A while ago I was talking about rays and eyes in burls and how they usually work together. I said when I cut one that was a good example I would show it. Really wild ray/curl/color piece of claro walnut burl. Very compartmentalized eyes with lots color. wild either way you use it!! This burl occurs right at and below the graft.



 

sprayed with water



 



 

sprayed

Reactions: Like 1 | EyeCandy! 12 | Funny 1


----------



## SENC (Aug 10, 2014)

That is REALLY nice!

Reactions: Thank You! 1 | Agree 1


----------



## davduckman2010 (Aug 10, 2014)

way cool mike love those rays

Reactions: Thank You! 1


----------



## GeauxGameCalls (Aug 10, 2014)

Wow! Love the eyes!

Reactions: Thank You! 1


----------



## manbuckwal (Aug 10, 2014)

Pretty Walnut ! Awesome eye concentration and great color variation !

Reactions: Thank You! 1


----------



## Foot Patrol (Aug 10, 2014)

pretty!!!!

Reactions: Thank You! 1


----------



## Treecycle Hardwoods (Aug 11, 2014)

That is a fine example thanks for sharing!

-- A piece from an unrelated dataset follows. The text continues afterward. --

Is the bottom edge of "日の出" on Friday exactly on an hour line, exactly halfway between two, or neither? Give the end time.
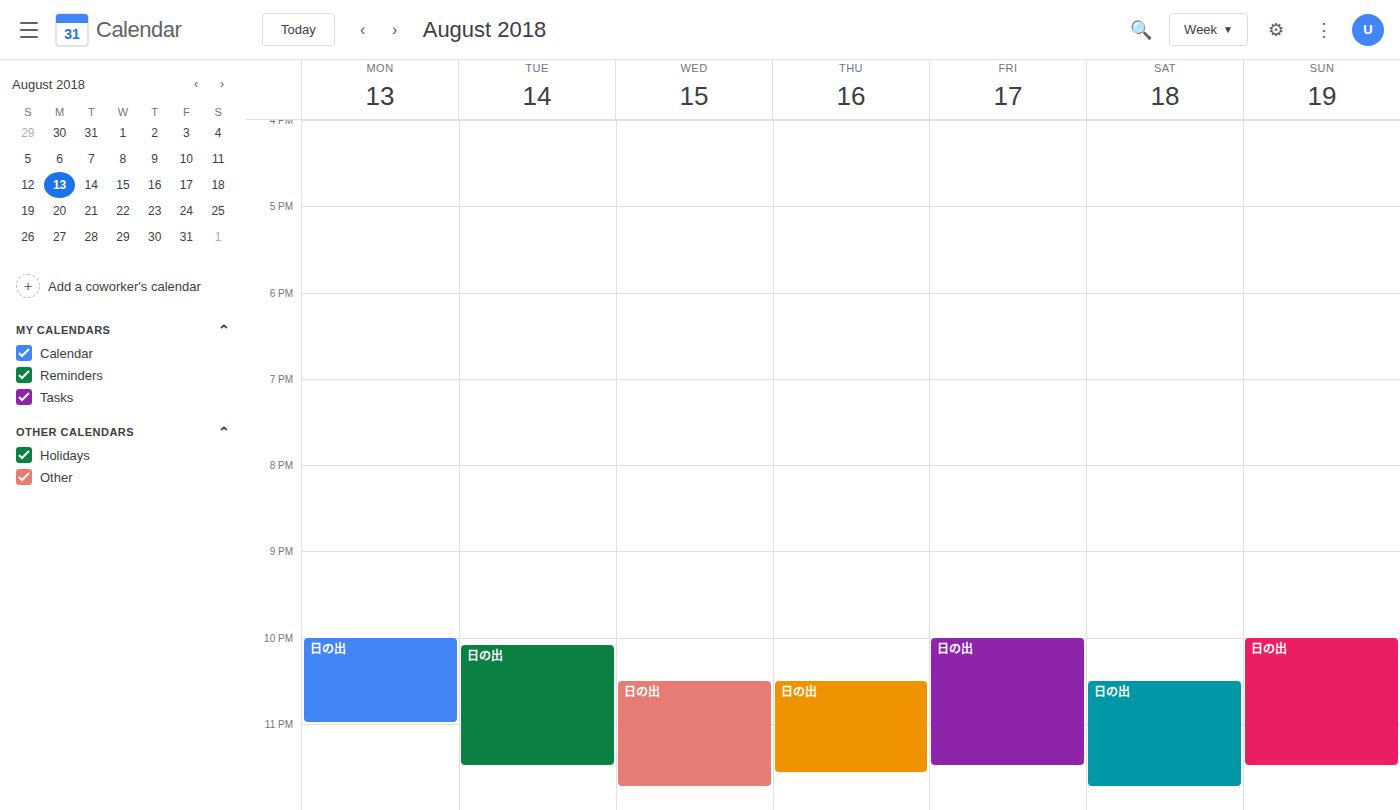
11:30 PM -- halfway between the 11 PM and 12 AM lines.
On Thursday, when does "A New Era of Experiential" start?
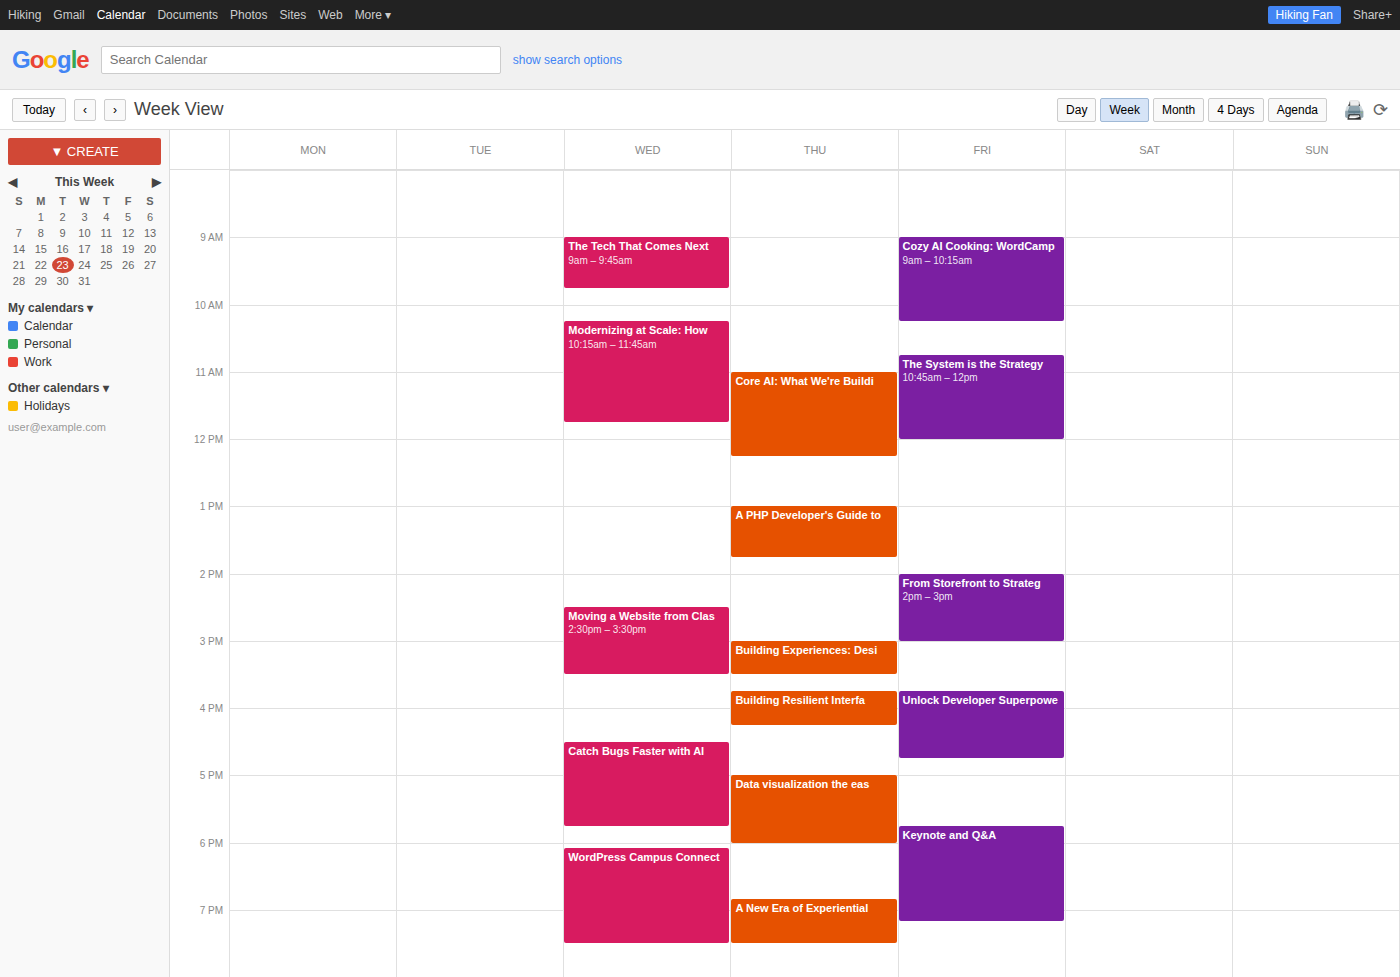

Reactions: Thank You! 1 | Agree 1


----------



## SENC (Aug 11, 2014)

Treecycle Hardwoods said:


> That is a fine example thanks for sharing!


I still don't get it. I think I need to see it in person.

Reactions: Thank You! 1


----------



## Mike1950 (Aug 11, 2014)

SENC said:


> I still don't get it. I think I need to see it in person.




Maybe we should get @Tclem to explain it to you.......

Reactions: Funny 3


----------



## Tclem (Aug 11, 2014)

Mike1950 said:


> Maybe we should get @Tclem to explain it to you.......


He's from North Carolina. Even "childproof" bottle confuse him

Reactions: Funny 3


----------



## phinds (Aug 11, 2014)

VERY nice display ... thanks for posting both views.

Reactions: Thank You! 1


----------



## Mike1950 (Aug 11, 2014)

phinds said:


> VERY nice display ... thanks for posting both views.




You are very welcome- should have sanded them though.


----------



## phinds (Aug 11, 2014)

Mike1950 said:


> You are very welcome- should have sanded them though.


 
Well, it matters a lot less on burls because the end grain characteristics don't help ID wood in burls the way they do in regular wood 'cause the burls are all messed up (OR ... you can look at it as the regular wood being just bland )

Reactions: Agree 1


----------